APP - A diabetes é passada à criança se os pais tiverem no seu código genético esta alteração. Sabemos que crianças com história de diabetes gestacional na sua gestação têm no futuro maior probabilidade de desenvolver diabetes, obesidade, hipertensão arterial e alterações dos lípidos, como o colesterol. Possivelmente porque a exposição a um ambiente ‘tóxico’ de glicose leva a alterações metabólicas que facilitam o aparecimento destas doenças crónicas na idade adulta.
O outono e o inverno são épocas de propagação de doenças infeciosas, pelo que uma pessoa com diabetes deve aumentar os seus cuidados
De que forma se pode prevenir?
MSS - A prevenção da diabetes, nomeadamente a tipo 2 e a diabetes gestacional, prende-se com a prática de estilos de vida saudáveis. Existem fatores de risco que não podem ser modificados, como a idade ou a naturalidade. A adoção de uma alimentação saudável e a prática de atividade física regular são fundamentais para a prevenção das doenças crónicas não transmissíveis, das quais a diabetes é um exemplo, e ajudam a modificar fatores de risco como a obesidade e a hipertensão. Ao adotarmos estes comportamentos saudáveis, ainda que possamos ter no nosso código genético a informação para desenvolver a diabetes, é como se mantivéssemos esses genes ’adormecidos’ e a doença não se manifesta.
Como deve ser feito o acompanhamento da mulher? Serão necessárias mais análises e exames do que os habituais?

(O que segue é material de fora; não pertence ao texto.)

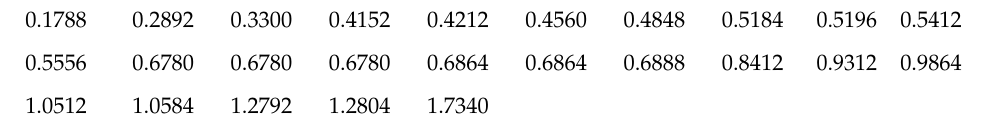
Figure 9. Minimum total cost curve for p = 0.05, 0.075, 0.1 at α = 0.1 and β = 0.25.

MSS - Além dos testes de rastreio já referidos, a partir do momento em que se faz o diagnóstico, a grávida é ensinada a fazer testes de glicemia que consistem, na maioria dos casos, em quatro avaliações diárias, em jejum e uma hora após o pequeno-almoço, uma hora após o almoço e uma hora após o jantar. Devem evitar-se as hipoglicémias, que são valores de glicemia inferiores a 70 mg/dL. A avaliação do controlo metabólico na consulta de diabetes é efetuada, geralmente, de 15 em 15 dias, uma vez que pode existir a necessidade de iniciar ou alterar doses da terapêutica com alguma frequência. Em relação aos exames, habitualmente é-lhes pedida uma ecografia cardíaca fetal para excluir as malformações que podem estar relacionadas com a diabetes. E pode ser acrescentada a determinação da hemoglobina glicada (HbA1C) nas análises trimestrais, que permite ter uma ideia do grau de controlo da glicemia ao longo do tempo. Para a autovigilância pode ser usado um dispositivo com um sensor subcutâneo que mede continuamente o valor de glucose e permite ver o controle durante as 24 horas.
É mais grave do que outro tipo de diabetes?
APP - Não é mais grave do que os outros tipos de diabetes, até porque é transitória. No entanto, como estão implicadas a mãe e o bebé e as consequências futuras do mau controlo metabólico, particularmente na vida do filho, é fundamental atuar com rapidez e eficácia.
É preciso ter algum cuidado especial numa altura do ano mais fria?
APP - A diabetes, se não controlada, pode fragilizar o sistema imunitário. O outono e o inverno são épocas de propagação de doenças infeciosas, pelo que uma pessoa com diabetes deve aumentar os seus cuidados, uma vez que estará mais suscetível a contrair infeções e uma vez doente será mais difícil controlar a sua glicemia. Assim, pode lavar frequentemente as mãos para evitar transmissão por contacto com germes deixados nas superfícies, evitar aglomerados de pessoas e exposição a pessoas doentes, beber muita água para se manter hidratada, evitar mudanças bruscas de temperatura e deverá ainda manter uma dieta equilibrada bem como atividade física regular.
E depois do parto, o que se deve fazer? É possível amamentar?
MSS - A glicemia materna é avaliada durante e após o parto. Habitualmente depois do parto e com valores normais as pesquisas de glicemia capilar terminam, assim como a terapêutica farmacológica realizada até essa data. Pode ser solicitado que mantenha uma determinação de glicemia por dia, em horários variáveis até nova avaliação pela equipa da diabetes. Para avaliar se a diabetes desapareceu é pedida uma nova PTGO (Prova de Tolerância Oral à Glicose) com duas determinações e que deverá ser realizada por volta das seis a oito semanas após o parto. É possível, e aconselhável, a amamentação, pois traz benefícios não só para a mãe como para o bebé, ajuda a mãe a perder peso e parece reduzir o risco de obesidade, diabetes e doenças cardiovasculares no futuro do recém-nascido.